How to prepare target heatmaps?

yangsenius / TransPose

PyTorch Implementation for "TransPose: Keypoint localization via Transformer", ICCV 2021.

https://github.com/yangsenius/TransPose/releases/download/paper/transpose.pdf

MIT License

360 stars 58 forks source link

How to prepare target heatmaps? #29

Closed mukeshnarendran7 closed 2 years ago

mukeshnarendran7 commented 2 years ago

I want to use the pre-trained model and fine-tune it for another application but I am not able to find the heatmaps preparation code reference? Is it similar to taking an image an converting the (x,y) co-ordinates to heatmaps like for CNN's pose estimation problem? The model output is of (48,64) but my input images are 256, 192. A reference will be helpful. Thanks

yangsenius commented 2 years ago

Please refer to https://github.com/yangsenius/TransPose/blob/dab9007b6f61c9c8dce04d61669a04922bbcd148/lib/dataset/JointsDataset.py#L239

mukeshnarendran7 commented 2 years ago

Thanks for getting back

So if your input is (256, 192) and output heatmaps are (48,64) how are you transforming them back to key points on (256,192)?

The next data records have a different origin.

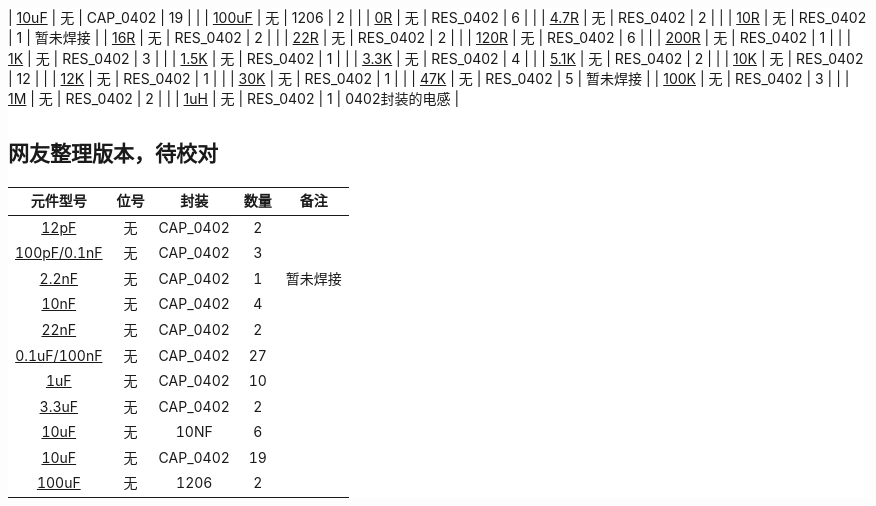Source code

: | [10uF](https://item.taobao.com/item.htm?id=523808259470&spm=a1z10.5-c-s.w4002-24706531925.9.6c624450SHlNlV) |  无   |                 CAP_0402                 |  19  |          |
| [100uF](https://item.taobao.com/item.htm?_u=82089jq9r896db&id=537892953732&spm=a1z09.2.0.0.63072e8dmzSkSt) |  无   |                   1206                   |  2   |          |
| [0R](https://item.taobao.com/item.htm?id=523767583740&spm=a1z10.5-c-s.w4002-24706531925.10.385144503t8ZqU) |  无   |                 RES_0402                 |  6   |          |
| [4.7R](https://item.taobao.com/item.htm?id=523791662300&spm=a1z10.5-c-s.w4002-24706531925.9.27eb4450CLZRWP) |  无   |                 RES_0402                 |  2   |          |
| [10R](https://item.taobao.com/item.htm?id=523791446798&spm=a1z10.5-c-s.w4002-24706531925.9.55aa4450tgIFa5) |  无   |                 RES_0402                 |  1   | 暂未焊接 |
| [16R](https://item.taobao.com/item.htm?abbucket=7&id=668225444002&ns=1&priceTId=215042aa17169736959918958e4ff2&skuId=4988754431596&spm=a21n57.1.item.305.7a4c523cYJcbHF) |  无   |                 RES_0402                 |  2   |          |
| [22R](https://item.taobao.com/item.htm?id=523793129101&spm=a1z10.3-c-s.0.0.4d676a4bJd4KBn) |  无   |                 RES_0402                 |  2   |          |
| [120R](https://item.taobao.com/item.htm?id=525596814299&spm=a1z10.3-c-s.w4002-24706531953.9.18e96a4bDuMPYh) |  无   |                 RES_0402                 |  6   |          |
| [200R](https://item.taobao.com/item.htm?id=524488586509&spm=a1z10.3-c-s.w4002-24706531953.9.3ca96a4bg6umNo) |  无   |                 RES_0402                 |  1   |          |
| [1K](https://item.taobao.com/item.htm?id=523768007165&spm=a1z10.3-c-s.w4002-24706531953.9.48af6a4bESe0jJ) |  无   |                 RES_0402                 |  3   |          |
| [1.5K](https://item.taobao.com/item.htm?id=523791926093&spm=a1z10.3-c-s.w4002-24706531953.9.45306a4bIzgAVa) |  无   |                 RES_0402                 |  1   |          |
| [3.3K](https://item.taobao.com/item.htm?id=523768031093&spm=a1z10.3-c-s.w4002-24706531953.9.75f86a4blwknaV) |  无   |                 RES_0402                 |  4   |          |
| [5.1K](https://item.taobao.com/item.htm?id=523791794085&spm=a1z10.3-c-s.w4002-24706531953.9.fc076a4bAySLBF) |  无   |                 RES_0402                 |  2   |          |
| [10K](https://item.taobao.com/item.htm?id=523791322923&spm=a1z10.3-c-s.w4002-24706531953.9.5c476a4bLlYfq1) |  无   |                 RES_0402                 |  12  |          |
| [12K](https://item.taobao.com/item.htm?id=523800272908&spm=a1z10.3-c-s.w4002-24706531953.9.37946a4bJOpJ9Z) |  无   |                 RES_0402                 |  1   |          |
| [30K](https://item.taobao.com/item.htm?id=525634181144&spm=a1z10.3-c-s.w4002-24706531953.9.75796a4buxY30S) |  无   |                 RES_0402                 |  1   |          |
| [47K](https://item.taobao.com/item.htm?id=523792889334&spm=a1z10.3-c-s.w4002-24706531953.9.11b86a4b8iTZ5T) |  无   |                 RES_0402                 |  5   | 暂未焊接 |
| [100K](https://item.taobao.com/item.htm?id=523800532420&spm=a1z10.3-c-s.w4002-24706531953.9.6e3b6a4bNKJTNl) |  无   |                 RES_0402                 |  3   |          |
| [1M](https://item.taobao.com/item.htm?id=523792505903&spm=a1z10.3-c-s.w4002-24706531953.9.559a6a4b34LLRO) |  无   |                 RES_0402                 |  2   |          |
| [1uH](https://item.taobao.com/item.htm?id=576714319260&spm=a1z10.3-c-s.w4002-25227913847.9.70c2309aJ2tYlT) |  无   |                 RES_0402                 |  1   |    0402封装的电感      |

## 网友整理版本，待校对

|                           元件型号                           | 位号  |                   封装                   | 数量 |   备注   |
| :----------------------------------------------------------: | :---: | :--------------------------------------: | :--: | :------: |
| [12pF](https://item.taobao.com/item.htm?id=523796499646&spm=a1z10.5-c-s.w4002-24706531925.9.43f64450vBsRUr) |  无   |                 CAP_0402                 |  2   |          |
| [100pF/0.1nF](https://item.taobao.com/item.htm?id=523796319983&spm=a1z10.5-c-s.w4002-24706531925.10.50554450p5ceU2) |  无   |                 CAP_0402                 |  3   |          |
| [2.2nF](https://item.taobao.com/item.htm?id=523808435116&spm=a1z10.5-c-s.w4002-24706531925.9.6bf24450tUGFOG) |  无   |                 CAP_0402                 |  1   | 暂未焊接 |
| [10nF](https://item.taobao.com/item.htm?id=523840872484&spm=a1z10.5-c-s.w4002-24706531925.11.762b4450dXipLD) |  无   |                 CAP_0402                 |  4   |          |
| [22nF](https://item.taobao.com/item.htm?id=523808483086&spm=a1z10.5-c-s.w4002-24706531925.9.59d04450Rwj7Jq) |  无   |                 CAP_0402                 |  2   |          |
| [0.1uF/100nF](https://item.taobao.com/item.htm?id=523808399191&spm=a1z10.5-c-s.w4002-24706531925.10.53a54450FdAdXJ) |  无   |                 CAP_0402                 |  27  |          |
| [1uF](https://item.taobao.com/item.htm?id=523832610965&spm=a1z10.5-c-s.w4002-24706531925.9.7deb4450HeNLXe) |  无   |                 CAP_0402                 |  10  |          |
|  [3.3uF](https://item.taobao.com/item.htm?id=623414946845)   |  无   |                 CAP_0402                 |  2   |          |
| [10uF](https://item.taobao.com/item.htm?id=522573110515&spm=a1z10.3-c-s.w4002-24706531953.9.1a1f6a4bqo8H4h) |  无   |                   10NF                   |  6   |          |
| [10uF](https://item.taobao.com/item.htm?id=523808259470&spm=a1z10.5-c-s.w4002-24706531925.9.6c624450SHlNlV) |  无   |                 CAP_0402                 |  19  |          |
| [100uF](https://item.taobao.com/item.htm?_u=82089jq9r896db&id=537892953732&spm=a1z09.2.0.0.63072e8dmzSkSt) |  无   |                   1206                   |  2   |          |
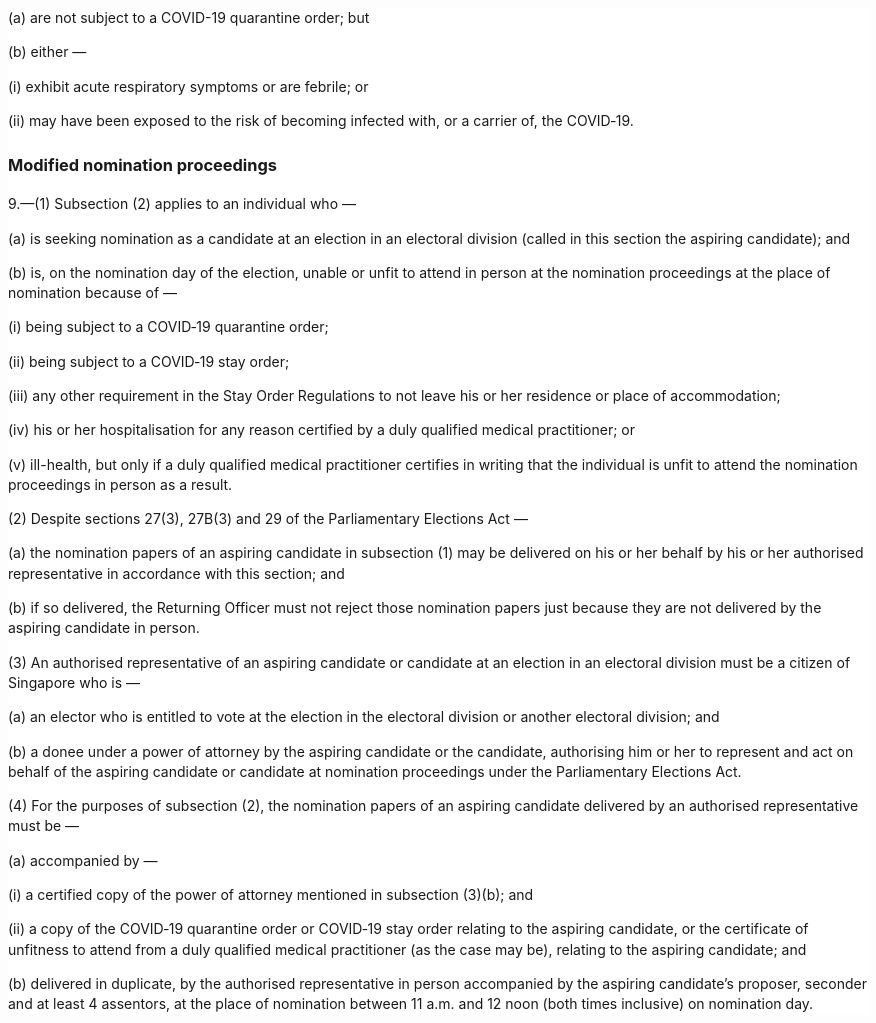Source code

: (a) are not subject to a COVID-19 quarantine order; but

(b) either —

(i) exhibit acute respiratory symptoms or are febrile; or

(ii) may have been exposed to the risk of becoming infected with, or a carrier of, the COVID‑19.

### Modified nomination proceedings

9\.—(1) Subsection (2) applies to an individual who —

(a) is seeking nomination as a candidate at an election in an electoral division (called in this section the aspiring candidate); and

(b) is, on the nomination day of the election, unable or unfit to attend in person at the nomination proceedings at the place of nomination because of —

(i) being subject to a COVID‑19 quarantine order;

(ii) being subject to a COVID‑19 stay order;

(iii) any other requirement in the Stay Order Regulations to not leave his or her residence or place of accommodation;

(iv) his or her hospitalisation for any reason certified by a duly qualified medical practitioner; or

(v) ill-health, but only if a duly qualified medical practitioner certifies in writing that the individual is unfit to attend the nomination proceedings in person as a result.

(2) Despite sections 27(3), 27B(3) and 29 of the Parliamentary Elections Act —

(a) the nomination papers of an aspiring candidate in subsection (1) may be delivered on his or her behalf by his or her authorised representative in accordance with this section; and

(b) if so delivered, the Returning Officer must not reject those nomination papers just because they are not delivered by the aspiring candidate in person.

(3) An authorised representative of an aspiring candidate or candidate at an election in an electoral division must be a citizen of Singapore who is —

(a) an elector who is entitled to vote at the election in the electoral division or another electoral division; and

(b) a donee under a power of attorney by the aspiring candidate or the candidate, authorising him or her to represent and act on behalf of the aspiring candidate or candidate at nomination proceedings under the Parliamentary Elections Act.

(4) For the purposes of subsection (2), the nomination papers of an aspiring candidate delivered by an authorised representative must be —

(a) accompanied by —

(i) a certified copy of the power of attorney mentioned in subsection (3)(b); and

(ii) a copy of the COVID‑19 quarantine order or COVID‑19 stay order relating to the aspiring candidate, or the certificate of unfitness to attend from a duly qualified medical practitioner (as the case may be), relating to the aspiring candidate; and

(b) delivered in duplicate, by the authorised representative in person accompanied by the aspiring candidate’s proposer, seconder and at least 4 assentors, at the place of nomination between 11 a.m. and 12 noon (both times inclusive) on nomination day.
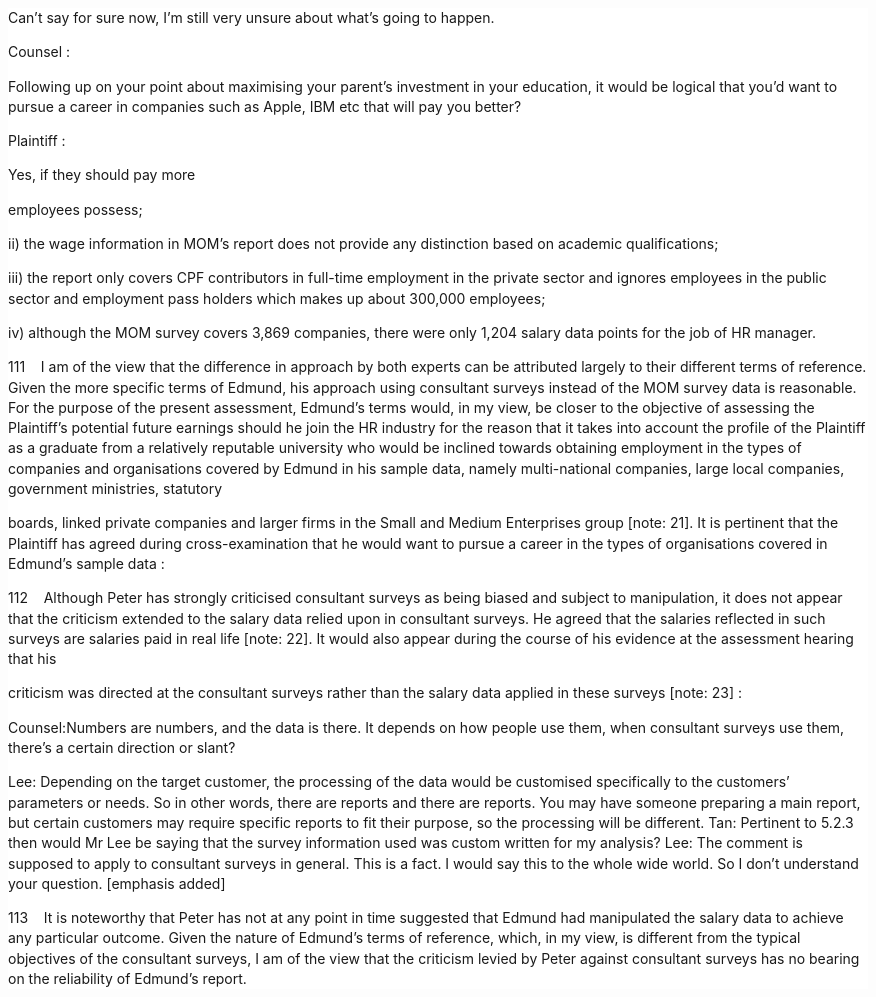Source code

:  Can’t say for sure now, I’m still very unsure about what’s going to happen. 

 Counsel : 

 Following up on your point about maximising your parent’s investment in your education, it would be logical that you’d want to pursue a career in companies such as Apple, IBM etc that will pay you better? 

 Plaintiff : 

 Yes, if they should pay more 

 employees possess; 

 ii) the wage information in MOM’s report does not provide any distinction based on academic qualifications; 

 iii) the report only covers CPF contributors in full-time employment in the private sector and ignores employees in the public sector and employment pass holders which makes up about 300,000 employees; 

 iv) although the MOM survey covers 3,869 companies, there were only 1,204 salary data points for the job of HR manager. 

111    I am of the view that the difference in approach by both experts can be attributed largely to their different terms of reference. Given the more specific terms of Edmund, his approach using consultant surveys instead of the MOM survey data is reasonable. For the purpose of the present assessment, Edmund’s terms would, in my view, be closer to the objective of assessing the Plaintiff’s potential future earnings should he join the HR industry for the reason that it takes into account the profile of the Plaintiff as a graduate from a relatively reputable university who would be inclined towards obtaining employment in the types of companies and organisations covered by Edmund in his sample data, namely multi-national companies, large local companies, government ministries, statutory 

boards, linked private companies and larger firms in the Small and Medium Enterprises group [note: 21]. It is pertinent that the Plaintiff has agreed during cross-examination that he would want to pursue a career in the types of organisations covered in Edmund’s sample data : 

112    Although Peter has strongly criticised consultant surveys as being biased and subject to manipulation, it does not appear that the criticism extended to the salary data relied upon in consultant surveys. He agreed that the salaries reflected in such surveys are salaries paid in real life [note: 22]. It would also appear during the course of his evidence at the assessment hearing that his 

criticism was directed at the consultant surveys rather than the salary data applied in these surveys [note: 23] : 


 Counsel:Numbers are numbers, and the data is there. It depends on how people use them, when consultant surveys use them, there’s a certain direction or slant? 

 Lee: Depending on the target customer, the processing of the data would be customised specifically to the customers’ parameters or needs. So in other words, there are reports and there are reports. You may have someone preparing a main report, but certain customers may require specific reports to fit their purpose, so the processing will be different. Tan: Pertinent to 5.2.3 then would Mr Lee be saying that the survey information used was custom written for my analysis? Lee: The comment is supposed to apply to consultant surveys in general. This is a fact. I would say this to the whole wide world. So I don’t understand your question. [emphasis added] 

113    It is noteworthy that Peter has not at any point in time suggested that Edmund had manipulated the salary data to achieve any particular outcome. Given the nature of Edmund’s terms of reference, which, in my view, is different from the typical objectives of the consultant surveys, I am of the view that the criticism levied by Peter against consultant surveys has no bearing on the reliability of Edmund’s report. 
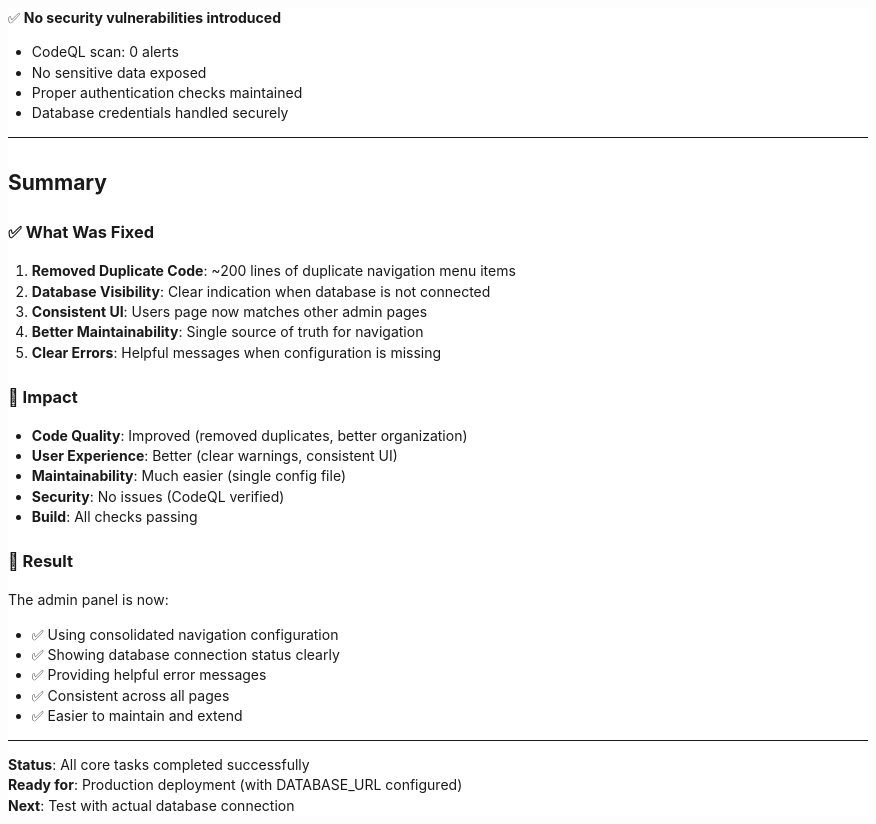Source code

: ✅ **No security vulnerabilities introduced**
- CodeQL scan: 0 alerts
- No sensitive data exposed
- Proper authentication checks maintained
- Database credentials handled securely

---

## Summary

### ✅ What Was Fixed

1. **Removed Duplicate Code**: ~200 lines of duplicate navigation menu items
2. **Database Visibility**: Clear indication when database is not connected
3. **Consistent UI**: Users page now matches other admin pages
4. **Better Maintainability**: Single source of truth for navigation
5. **Clear Errors**: Helpful messages when configuration is missing

### 🎯 Impact

- **Code Quality**: Improved (removed duplicates, better organization)
- **User Experience**: Better (clear warnings, consistent UI)
- **Maintainability**: Much easier (single config file)
- **Security**: No issues (CodeQL verified)
- **Build**: All checks passing

### 🚀 Result

The admin panel is now:
- ✅ Using consolidated navigation configuration
- ✅ Showing database connection status clearly
- ✅ Providing helpful error messages
- ✅ Consistent across all pages
- ✅ Easier to maintain and extend

---

**Status**: All core tasks completed successfully  
**Ready for**: Production deployment (with DATABASE_URL configured)  
**Next**: Test with actual database connection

I have not seen this in many pose estimation cnns, it would be nice to get some insight on this
I have another query on how the final layer is transformed while testing the mpii dataset. In the paper, it is mentioned that you need to use a d*16 fully connected layer in place of the final layer with a pre-trained network. If you could share a code example would be great because I am a bit confused with the output as they are not heatmaps then.
How would you compare to the target?

yangsenius commented 2 years ago

Hi,

We use this code to transform the coordinate in (48, 64) into the original coordinate frame of (256, 192). This approach unavoidably brings quantization error, so we use DARK based post-processing to reduce such error.
The final layer in the model is a 1x1 conv that convert the channel number from d to keypoint_number. This 1x1 conv equals a linear FC, because it is position-wise linear transformation. So you can also use a 1x1 conv with (d, 16) channels. They have the same effect to output the heatmaps.
Just MSE loss to compute the error with GT heatmaps

mukeshnarendran7 commented 2 years ago

Hi, thanks once again for clarifying the issues. I have some more questions about processing.

Will this approach work too for generating heatmaps. Ex: if I have an image (256, 192) and want to generate 16 heatmaps, then I can just transform the co-ordinates like ((x_n/256)48, (y_n/256)64) (n=0....16) and make a gaussian heatmap from these co-ordinates
When you mention using MSE loss to compute errors like the PyTorch implementation will be just as good enough or do I need to use the JointsMSELoss(nn.Module): you have used in loss.py?

yangsenius commented 2 years ago

Yes, you're right.
JointMSEloss considers more detailed implementation, such as the visibility of the keypoints. Essentially, they are the same loss function. But I suggest to use the JointMSE loss.